▶ **WHAT THE TASK REQUIRES**: Among the lines below, some may contain the string "they". Say how many do, and give nothing besides the number.

▶ **EXERCISE DATA**:
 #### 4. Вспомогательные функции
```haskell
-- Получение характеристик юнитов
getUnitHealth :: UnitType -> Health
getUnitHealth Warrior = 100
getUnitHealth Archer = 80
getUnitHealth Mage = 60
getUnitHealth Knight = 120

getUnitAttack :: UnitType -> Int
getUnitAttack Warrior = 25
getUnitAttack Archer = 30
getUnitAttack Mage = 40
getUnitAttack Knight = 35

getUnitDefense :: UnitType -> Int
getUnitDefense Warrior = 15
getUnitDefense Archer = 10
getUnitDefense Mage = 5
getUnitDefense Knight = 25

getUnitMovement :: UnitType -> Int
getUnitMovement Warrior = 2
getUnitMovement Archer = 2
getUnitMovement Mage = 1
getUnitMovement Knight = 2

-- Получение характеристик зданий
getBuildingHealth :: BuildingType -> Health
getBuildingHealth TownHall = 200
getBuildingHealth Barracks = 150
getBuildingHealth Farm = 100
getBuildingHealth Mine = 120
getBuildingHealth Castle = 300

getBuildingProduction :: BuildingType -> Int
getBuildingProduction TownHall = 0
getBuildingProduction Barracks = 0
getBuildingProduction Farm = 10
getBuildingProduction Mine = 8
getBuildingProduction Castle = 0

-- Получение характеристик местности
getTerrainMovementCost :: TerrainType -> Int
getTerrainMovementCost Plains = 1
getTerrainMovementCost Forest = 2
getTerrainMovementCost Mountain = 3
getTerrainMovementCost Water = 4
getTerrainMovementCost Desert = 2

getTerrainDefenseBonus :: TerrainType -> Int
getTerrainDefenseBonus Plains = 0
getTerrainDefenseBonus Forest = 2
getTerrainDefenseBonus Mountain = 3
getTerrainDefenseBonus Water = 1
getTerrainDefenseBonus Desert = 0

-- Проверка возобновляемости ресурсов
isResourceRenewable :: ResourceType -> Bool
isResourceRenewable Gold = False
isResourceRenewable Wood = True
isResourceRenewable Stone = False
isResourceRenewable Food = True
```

==

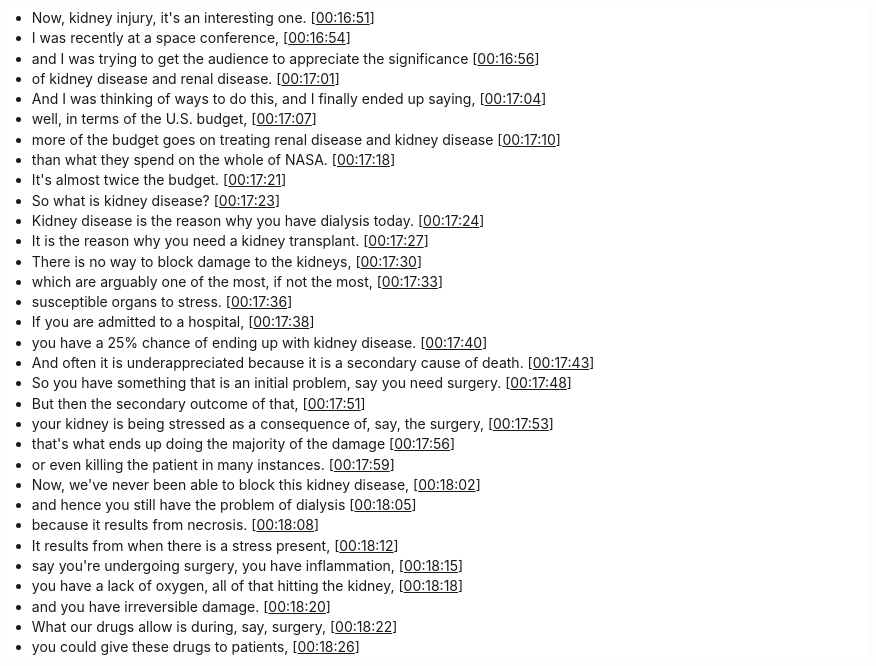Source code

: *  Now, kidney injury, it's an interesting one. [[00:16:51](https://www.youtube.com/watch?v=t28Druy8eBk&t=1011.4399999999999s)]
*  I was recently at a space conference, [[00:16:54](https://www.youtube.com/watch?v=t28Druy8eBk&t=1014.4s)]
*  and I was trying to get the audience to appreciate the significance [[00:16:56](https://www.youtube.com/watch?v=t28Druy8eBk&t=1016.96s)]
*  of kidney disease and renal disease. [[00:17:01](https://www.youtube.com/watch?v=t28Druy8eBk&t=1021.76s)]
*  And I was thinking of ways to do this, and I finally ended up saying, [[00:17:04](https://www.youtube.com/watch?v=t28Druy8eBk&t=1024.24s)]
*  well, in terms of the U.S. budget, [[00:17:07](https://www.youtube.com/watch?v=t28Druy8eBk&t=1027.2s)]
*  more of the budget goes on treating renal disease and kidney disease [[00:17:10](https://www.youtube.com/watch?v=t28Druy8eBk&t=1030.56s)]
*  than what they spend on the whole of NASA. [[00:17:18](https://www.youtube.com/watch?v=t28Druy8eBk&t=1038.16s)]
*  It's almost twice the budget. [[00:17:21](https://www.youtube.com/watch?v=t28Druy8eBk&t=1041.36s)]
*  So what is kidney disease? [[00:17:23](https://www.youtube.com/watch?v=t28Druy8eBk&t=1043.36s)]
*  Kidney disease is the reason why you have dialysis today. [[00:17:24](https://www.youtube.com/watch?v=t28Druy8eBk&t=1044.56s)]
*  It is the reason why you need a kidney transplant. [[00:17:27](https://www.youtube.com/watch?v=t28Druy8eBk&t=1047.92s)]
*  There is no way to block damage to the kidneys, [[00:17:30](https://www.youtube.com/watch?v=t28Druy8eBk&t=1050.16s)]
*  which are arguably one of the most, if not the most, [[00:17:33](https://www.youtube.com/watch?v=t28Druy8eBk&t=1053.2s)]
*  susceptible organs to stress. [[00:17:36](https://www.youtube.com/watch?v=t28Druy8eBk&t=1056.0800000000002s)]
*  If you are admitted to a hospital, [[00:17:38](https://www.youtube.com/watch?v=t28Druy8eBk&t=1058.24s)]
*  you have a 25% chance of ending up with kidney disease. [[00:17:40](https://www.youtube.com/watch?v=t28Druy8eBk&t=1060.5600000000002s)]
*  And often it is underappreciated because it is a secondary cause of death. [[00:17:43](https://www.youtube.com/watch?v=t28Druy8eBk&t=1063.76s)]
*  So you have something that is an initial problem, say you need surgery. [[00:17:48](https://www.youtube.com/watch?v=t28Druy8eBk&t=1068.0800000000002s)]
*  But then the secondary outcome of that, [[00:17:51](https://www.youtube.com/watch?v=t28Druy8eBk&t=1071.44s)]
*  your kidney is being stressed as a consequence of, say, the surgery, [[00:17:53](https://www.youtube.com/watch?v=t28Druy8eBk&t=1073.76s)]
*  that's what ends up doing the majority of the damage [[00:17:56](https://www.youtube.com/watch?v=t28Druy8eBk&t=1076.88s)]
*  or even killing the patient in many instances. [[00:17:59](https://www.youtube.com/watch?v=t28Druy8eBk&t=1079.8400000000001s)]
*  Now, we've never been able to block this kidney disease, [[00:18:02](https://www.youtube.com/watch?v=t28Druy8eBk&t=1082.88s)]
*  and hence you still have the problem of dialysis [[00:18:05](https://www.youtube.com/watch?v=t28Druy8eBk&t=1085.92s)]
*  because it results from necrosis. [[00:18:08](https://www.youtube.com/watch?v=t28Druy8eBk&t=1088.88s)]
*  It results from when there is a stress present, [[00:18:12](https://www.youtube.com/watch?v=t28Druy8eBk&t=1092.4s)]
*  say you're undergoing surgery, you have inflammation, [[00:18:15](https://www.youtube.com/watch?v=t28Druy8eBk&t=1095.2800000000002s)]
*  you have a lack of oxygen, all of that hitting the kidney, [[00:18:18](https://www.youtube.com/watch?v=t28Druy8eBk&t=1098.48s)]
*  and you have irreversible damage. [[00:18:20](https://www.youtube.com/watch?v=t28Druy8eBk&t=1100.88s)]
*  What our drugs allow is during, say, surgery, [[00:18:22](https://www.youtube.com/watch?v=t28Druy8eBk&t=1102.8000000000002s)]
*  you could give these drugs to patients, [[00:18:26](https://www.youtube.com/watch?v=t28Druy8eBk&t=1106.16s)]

...

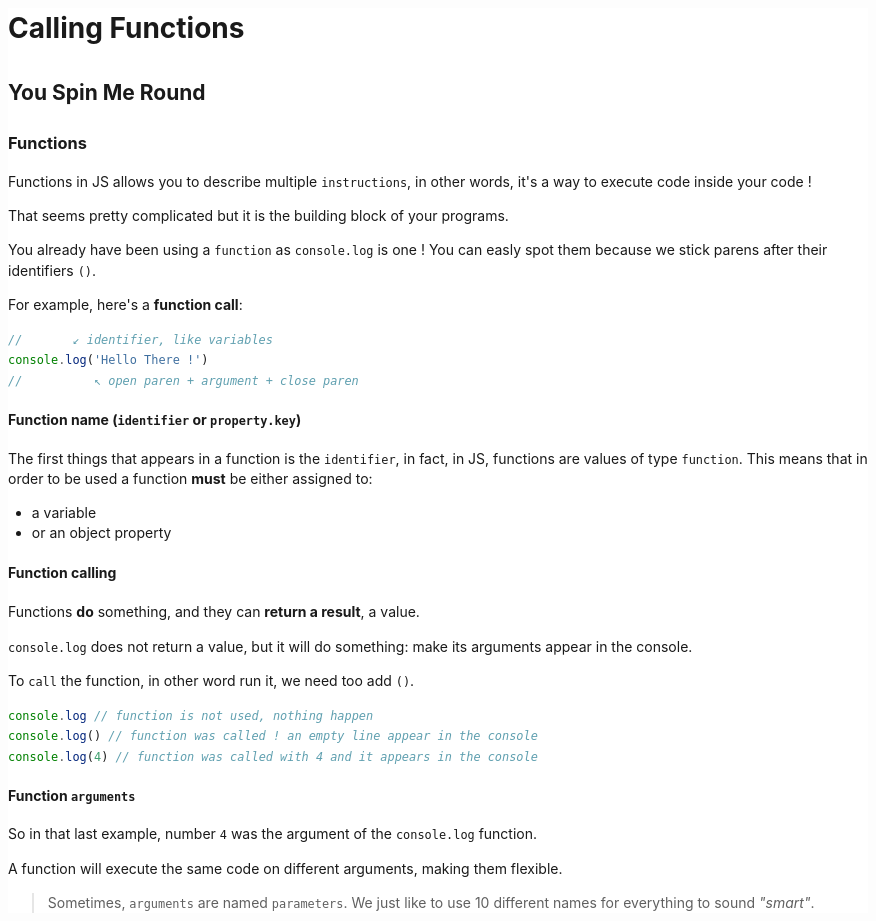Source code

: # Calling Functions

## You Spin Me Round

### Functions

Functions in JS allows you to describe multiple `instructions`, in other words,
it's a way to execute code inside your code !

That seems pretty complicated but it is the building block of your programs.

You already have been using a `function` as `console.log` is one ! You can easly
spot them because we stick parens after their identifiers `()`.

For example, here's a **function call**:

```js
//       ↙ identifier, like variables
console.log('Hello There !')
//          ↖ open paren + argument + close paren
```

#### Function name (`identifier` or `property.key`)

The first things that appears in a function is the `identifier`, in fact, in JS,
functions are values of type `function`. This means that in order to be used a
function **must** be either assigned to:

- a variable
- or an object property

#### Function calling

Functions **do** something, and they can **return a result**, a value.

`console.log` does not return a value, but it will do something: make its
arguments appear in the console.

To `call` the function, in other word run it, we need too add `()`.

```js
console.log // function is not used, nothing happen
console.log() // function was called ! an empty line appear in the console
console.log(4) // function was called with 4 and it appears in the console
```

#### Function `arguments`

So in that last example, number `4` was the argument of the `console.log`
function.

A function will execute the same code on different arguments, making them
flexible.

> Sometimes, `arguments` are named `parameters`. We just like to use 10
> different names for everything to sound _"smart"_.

▶ **YOUR RESPONSE**: 2